Die Einschnitte von Statoil, die für fast 70 Prozent der Öl- und Gasproduktion in Norwegen verantwortlich ist, sind schlechte Nachrichten für Betreiber mobiler Ölplattformen wie Transocean, die Sparte North Atlantic Drilling von Seadrill und Fred Olsen Energy. Analysten warnen, dass bei diesen Auftragnehmern von Konzernen wie Statoil im kommenden Jahr mobile Ölplattformen brach liegen oder Offshore-Verträge in dem Land auslaufen werden.

Es stellt sich die Frage, was die Betreiberfirmen mit den nicht mehr gebrauchten Bohrinseln anstellen sollen. Nach Einschätzung von Janne Kvernland von Nordea Markets dürften die Unternehmen gezwungen sein, bis der Markt wieder dreht bis zu 20 Ölplattformen in Norwegen und Grossbritannien zu verschrotten. «Wir werden einen Friedhof in der Nordsee haben», sagte sie telefonisch gegenüber Bloomberg. «Bei einer Menge Bohrinseln laufen die Verträge aus, und wenn Statoil keine davon nutzt, wer dann?»
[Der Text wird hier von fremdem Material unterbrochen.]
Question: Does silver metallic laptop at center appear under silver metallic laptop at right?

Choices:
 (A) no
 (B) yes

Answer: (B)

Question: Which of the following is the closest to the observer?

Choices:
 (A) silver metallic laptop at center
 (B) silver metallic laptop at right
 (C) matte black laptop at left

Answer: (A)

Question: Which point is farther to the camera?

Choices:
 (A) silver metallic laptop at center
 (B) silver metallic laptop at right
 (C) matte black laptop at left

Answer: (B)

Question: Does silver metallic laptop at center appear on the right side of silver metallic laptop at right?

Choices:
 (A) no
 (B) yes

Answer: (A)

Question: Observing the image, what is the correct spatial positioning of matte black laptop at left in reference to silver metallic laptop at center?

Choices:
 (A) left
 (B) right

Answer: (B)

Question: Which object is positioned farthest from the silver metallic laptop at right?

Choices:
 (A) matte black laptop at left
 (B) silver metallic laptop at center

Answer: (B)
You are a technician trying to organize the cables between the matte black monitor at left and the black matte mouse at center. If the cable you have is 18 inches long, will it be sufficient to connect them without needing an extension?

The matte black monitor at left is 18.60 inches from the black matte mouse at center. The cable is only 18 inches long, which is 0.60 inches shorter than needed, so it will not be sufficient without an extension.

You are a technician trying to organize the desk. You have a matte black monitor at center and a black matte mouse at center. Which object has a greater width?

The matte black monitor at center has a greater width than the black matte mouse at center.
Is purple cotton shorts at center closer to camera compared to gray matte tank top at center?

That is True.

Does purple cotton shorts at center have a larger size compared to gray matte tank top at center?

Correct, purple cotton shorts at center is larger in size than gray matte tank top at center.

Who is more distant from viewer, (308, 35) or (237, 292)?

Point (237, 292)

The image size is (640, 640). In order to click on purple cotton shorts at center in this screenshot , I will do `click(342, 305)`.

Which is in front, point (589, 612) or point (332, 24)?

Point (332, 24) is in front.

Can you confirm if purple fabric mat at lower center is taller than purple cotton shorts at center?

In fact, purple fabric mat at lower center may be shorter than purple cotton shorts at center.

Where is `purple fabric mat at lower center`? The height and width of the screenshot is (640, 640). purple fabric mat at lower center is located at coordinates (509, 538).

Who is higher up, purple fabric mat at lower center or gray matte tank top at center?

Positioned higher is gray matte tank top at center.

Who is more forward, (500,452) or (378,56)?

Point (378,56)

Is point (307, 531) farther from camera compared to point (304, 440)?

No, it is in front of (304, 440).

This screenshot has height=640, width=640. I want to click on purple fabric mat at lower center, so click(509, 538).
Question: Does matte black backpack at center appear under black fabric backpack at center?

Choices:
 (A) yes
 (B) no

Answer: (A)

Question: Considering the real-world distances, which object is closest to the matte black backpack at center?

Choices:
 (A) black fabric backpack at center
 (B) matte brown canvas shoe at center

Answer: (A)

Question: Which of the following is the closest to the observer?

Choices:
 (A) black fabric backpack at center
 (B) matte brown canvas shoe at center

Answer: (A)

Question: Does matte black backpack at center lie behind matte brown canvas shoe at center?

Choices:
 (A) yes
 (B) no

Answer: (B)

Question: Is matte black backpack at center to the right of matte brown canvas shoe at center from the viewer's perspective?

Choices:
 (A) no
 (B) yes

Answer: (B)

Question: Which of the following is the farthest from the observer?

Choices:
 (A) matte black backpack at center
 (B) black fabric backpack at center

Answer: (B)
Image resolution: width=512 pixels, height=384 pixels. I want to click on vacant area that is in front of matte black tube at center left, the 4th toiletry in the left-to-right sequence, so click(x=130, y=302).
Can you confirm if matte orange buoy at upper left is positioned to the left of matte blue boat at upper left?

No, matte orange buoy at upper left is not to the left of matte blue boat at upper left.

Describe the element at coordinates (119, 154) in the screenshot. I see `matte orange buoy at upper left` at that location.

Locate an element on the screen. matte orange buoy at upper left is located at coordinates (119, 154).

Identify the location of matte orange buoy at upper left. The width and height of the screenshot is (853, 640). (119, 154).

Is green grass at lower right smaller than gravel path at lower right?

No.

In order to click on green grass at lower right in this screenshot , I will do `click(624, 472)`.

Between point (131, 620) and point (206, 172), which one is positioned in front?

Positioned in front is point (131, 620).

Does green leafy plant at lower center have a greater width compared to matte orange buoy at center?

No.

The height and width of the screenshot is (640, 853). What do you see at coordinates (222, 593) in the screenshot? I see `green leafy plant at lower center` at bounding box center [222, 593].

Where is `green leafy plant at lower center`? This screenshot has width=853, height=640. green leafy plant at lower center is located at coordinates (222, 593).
Noch mindestens zwei Jahre Krise

Die Ölpreise sind innerhalb der vergangenen 16 Monate um fast 60 Prozent auf zuletzt rund 50 Dollar je Barrel eingebrochen. Das fordert von den Offshore-Bohrfirmen einen hohen Tribut, da Produzenten bei ihrem Investmentbudget die Axt ansetzen, um den Cashflow zu schützen und weiterhin Dividenden zu zahlen.

Angesichts der in den letzten 48 Monaten um mehr als die Hälfte abgerutschten Charterraten mussten Bohranlagenbesitzer wie Transocean, Seadrill und Ensco die Ausschüttungen an ihre eigenen Aktionäre schmälern, Kosten senken und Verträge neu aushandeln. Damit versuchen sie die Krise zu überstehen, die den meisten Betreibern zufolge mindestens noch bis 2017 anhält.

Ölplattform-Markt im Ungleichgewicht

Dana Petroleum und Capricorn Ireland kündigten in den vergangenen anderthalb Jahren ebenfalls Verträge mit Bohrfirmen in der Region. Zudem führten Sanktionen dazu, dass ein 4,1 Milliarden Dollar schweres Geschäft zwischen North Atlantic Drilling und Rosneft über fünf Anlagen scheiterte, die zwischen 2015 und 2017 in den Gewässern von Russland Bohrungen vornehmen sollten.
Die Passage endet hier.